_What you will do_: Which lines below contain the word "significant"? Copy each of them.

_Given information_:
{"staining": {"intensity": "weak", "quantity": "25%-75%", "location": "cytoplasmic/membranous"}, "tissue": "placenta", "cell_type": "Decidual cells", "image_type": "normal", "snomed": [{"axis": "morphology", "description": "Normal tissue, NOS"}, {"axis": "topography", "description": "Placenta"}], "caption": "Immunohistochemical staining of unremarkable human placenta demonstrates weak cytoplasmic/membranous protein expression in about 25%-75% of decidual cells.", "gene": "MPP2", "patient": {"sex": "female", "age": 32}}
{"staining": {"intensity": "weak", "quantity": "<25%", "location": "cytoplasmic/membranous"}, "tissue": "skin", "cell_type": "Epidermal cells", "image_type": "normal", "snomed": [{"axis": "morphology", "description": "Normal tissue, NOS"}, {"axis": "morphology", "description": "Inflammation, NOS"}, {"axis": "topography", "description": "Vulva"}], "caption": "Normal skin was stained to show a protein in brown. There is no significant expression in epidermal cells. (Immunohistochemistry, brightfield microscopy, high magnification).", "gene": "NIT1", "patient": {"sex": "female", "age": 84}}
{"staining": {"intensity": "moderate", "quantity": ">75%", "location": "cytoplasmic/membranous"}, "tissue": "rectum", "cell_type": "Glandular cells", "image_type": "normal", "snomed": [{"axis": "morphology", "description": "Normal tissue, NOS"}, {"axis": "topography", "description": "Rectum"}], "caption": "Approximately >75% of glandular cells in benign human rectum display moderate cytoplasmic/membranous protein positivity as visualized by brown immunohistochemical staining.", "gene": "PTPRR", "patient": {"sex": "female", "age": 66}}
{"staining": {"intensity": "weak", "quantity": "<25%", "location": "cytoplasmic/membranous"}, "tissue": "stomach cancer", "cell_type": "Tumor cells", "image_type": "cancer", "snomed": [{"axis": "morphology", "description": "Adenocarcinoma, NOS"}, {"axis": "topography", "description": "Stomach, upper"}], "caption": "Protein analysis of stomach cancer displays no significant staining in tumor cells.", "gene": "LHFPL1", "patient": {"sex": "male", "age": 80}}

_Written answer_:
{"staining": {"intensity": "weak", "quantity": "<25%", "location": "cytoplasmic/membranous"}, "tissue": "skin", "cell_type": "Epidermal cells", "image_type": "normal", "snomed": [{"axis": "morphology", "description": "Normal tissue, NOS"}, {"axis": "morphology", "description": "Inflammation, NOS"}, {"axis": "topography", "description": "Vulva"}], "caption": "Normal skin was stained to show a protein in brown. There is no significant expression in epidermal cells. (Immunohistochemistry, brightfield microscopy, high magnification).", "gene": "NIT1", "patient": {"sex": "female", "age": 84}}
{"staining": {"intensity": "weak", "quantity": "<25%", "location": "cytoplasmic/membranous"}, "tissue": "stomach cancer", "cell_type": "Tumor cells", "image_type": "cancer", "snomed": [{"axis": "morphology", "description": "Adenocarcinoma, NOS"}, {"axis": "topography", "description": "Stomach, upper"}], "caption": "Protein analysis of stomach cancer displays no significant staining in tumor cells.", "gene": "LHFPL1", "patient": {"sex": "male", "age": 80}}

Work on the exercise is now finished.